Желая знать мнение Лейдена, я поговорила с ним наедине и вынесла из его слов такое впечатление, что муж неизлечим, что его недовольство лечением, Лейденом, Берлином и желание переменить место — все это совершенно естественно: больные всегда ищут такого места, где им непременно должно сделаться лучше. Он посоветовал не отговаривать князя и вообще ни в чем не насиловать больного. Еще до моего приезда он отменил всякую диету, которую было назначил сначала, так как считал излишним напрасно мучить такого безнадежного больного. Даже если бы мы не уехали, вряд ли он стал бы продолжать лечить его. Перед отъездом Лейден дал мне некоторые указания, заставил сделать несколько пробных подкожных впрыскиваний для скорейшего облегчения больного и напутствовал нас надеждой, что мы доедем благополучно.

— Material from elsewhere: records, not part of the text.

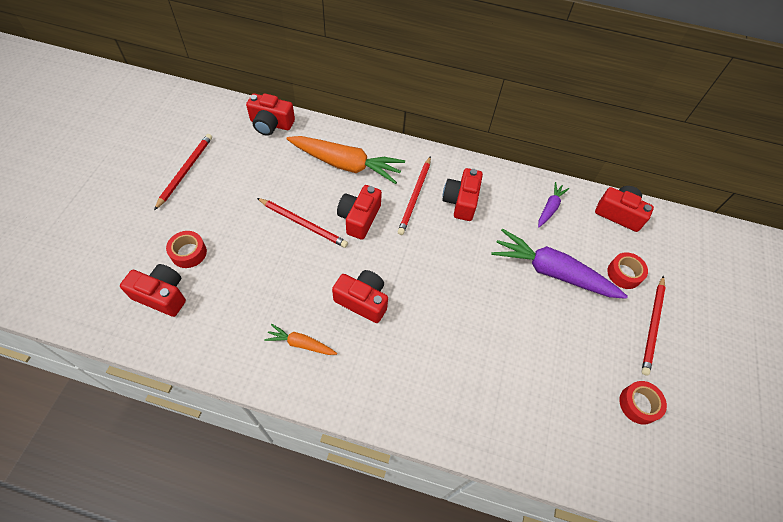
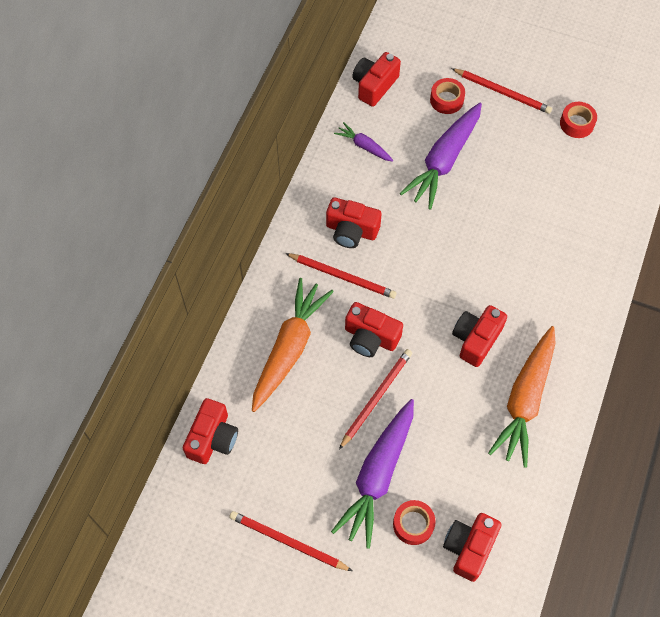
camera: 80 degrees left, 5 degrees up
(233, 227) = (378, 476): none -> purple carrot
(301, 344) = (525, 400): orange carrot -> orange carrot, size x2.03

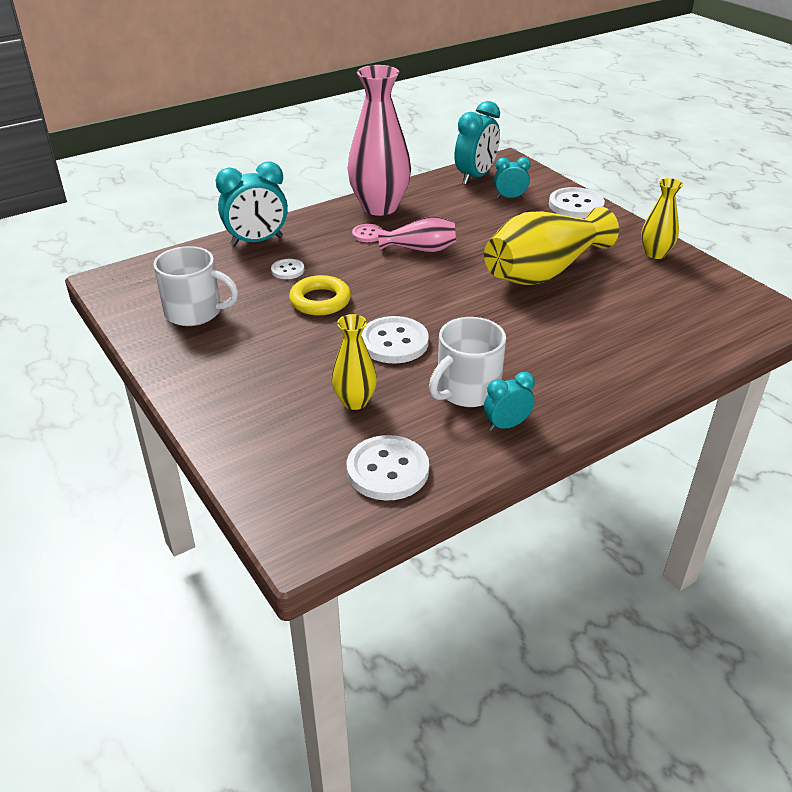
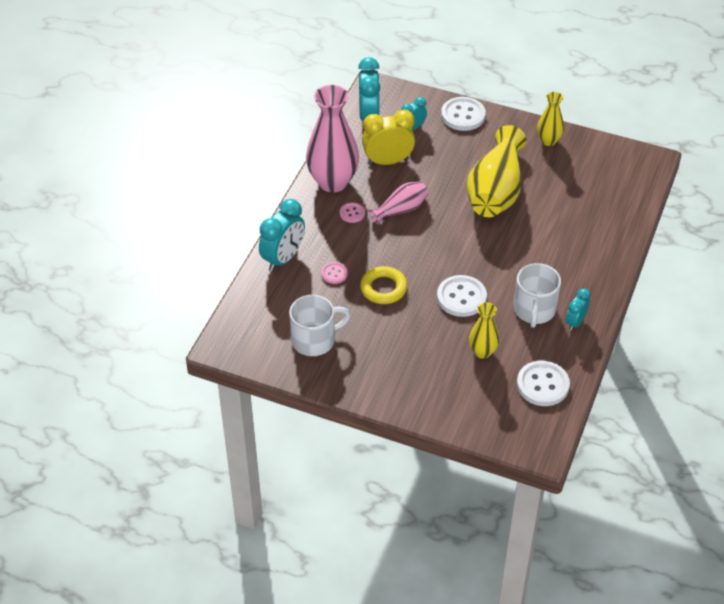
camera: 35 degrees left, 10 degrees up
(287, 270) = (334, 274): white button -> pink button
(453, 211) = (388, 161): none -> yellow clock

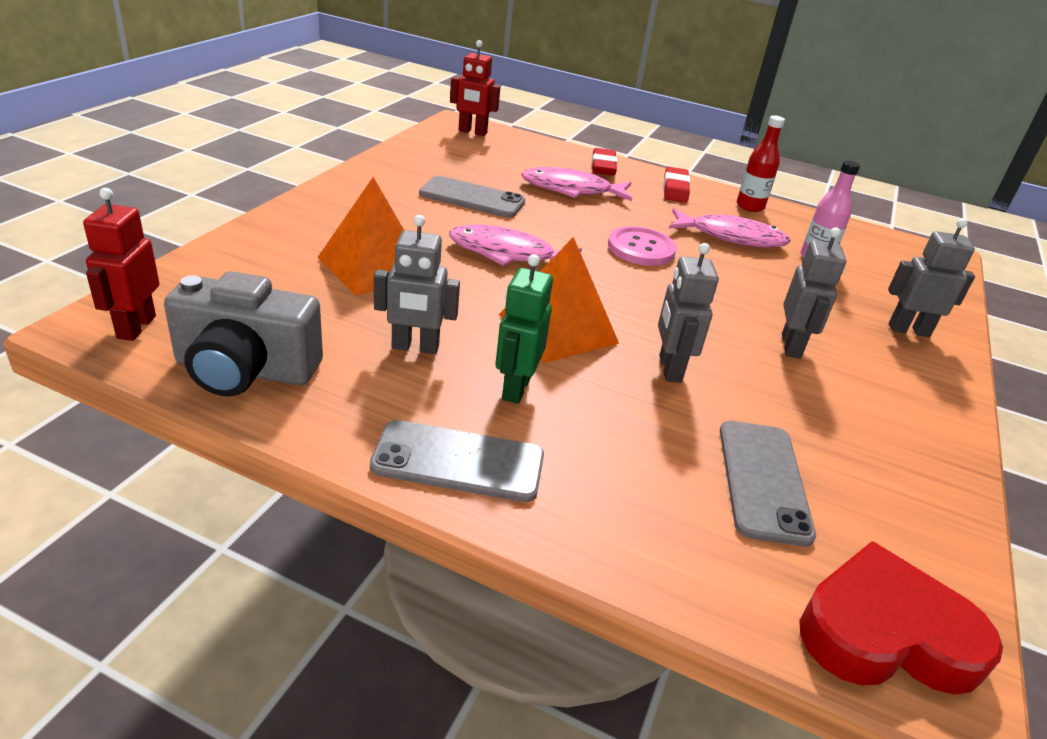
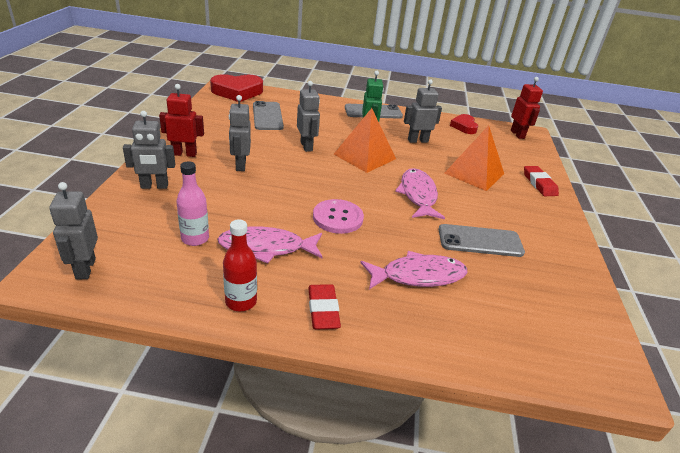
camera: 165 degrees right, 0 degrees up
(245, 370) = (464, 126): grey camera -> red heart
(472, 132) = (581, 359): red robot -> red robot (184, 154)
(507, 254) = (418, 195): pink fish -> pink fish turned 90 degrees counterclockwise
(603, 166) = (410, 332): red eraser -> red eraser (539, 184)
(911, 253) = (85, 268): none -> grey robot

Муж был очень слаб. Высадив его на вокзале из кареты, мы должны были до вагона нести его в кресле, но и это пассивное движение так утомляло его, что он то и дело просил остановиться, дать ему отдохнуть, не идти так скоро… Мы дали знать в Париж, и на вокзале нас встретило такое же кресло.
Мужу, с его самостоятельным, независимым, смелым характером, его всегдашним самообладанием и привычкой самому распоряжаться своей жизнью, было тяжело мириться с положением больного, и даже тут, когда его несли в кресле, несмотря на ужасную слабость, он все-таки старался бодриться и перед отъездом потребовал, чтобы ему надели крахмальное белье и даже цилиндр. Тяжело было видеть такую натуру надломленной, отчаянно борющейся с недугом и не желающей ему поддаваться…
По настоянию князя мы поселились в моднейшей гостинице, отель Риц, на Вандомской площади, в самый разгар парижского сезона, в марте. Гостиница была переполнена веселящейся нарядной публикой. И это оживление и праздничный шум еще резче подчеркивали наше тревожное, подавленное настроение.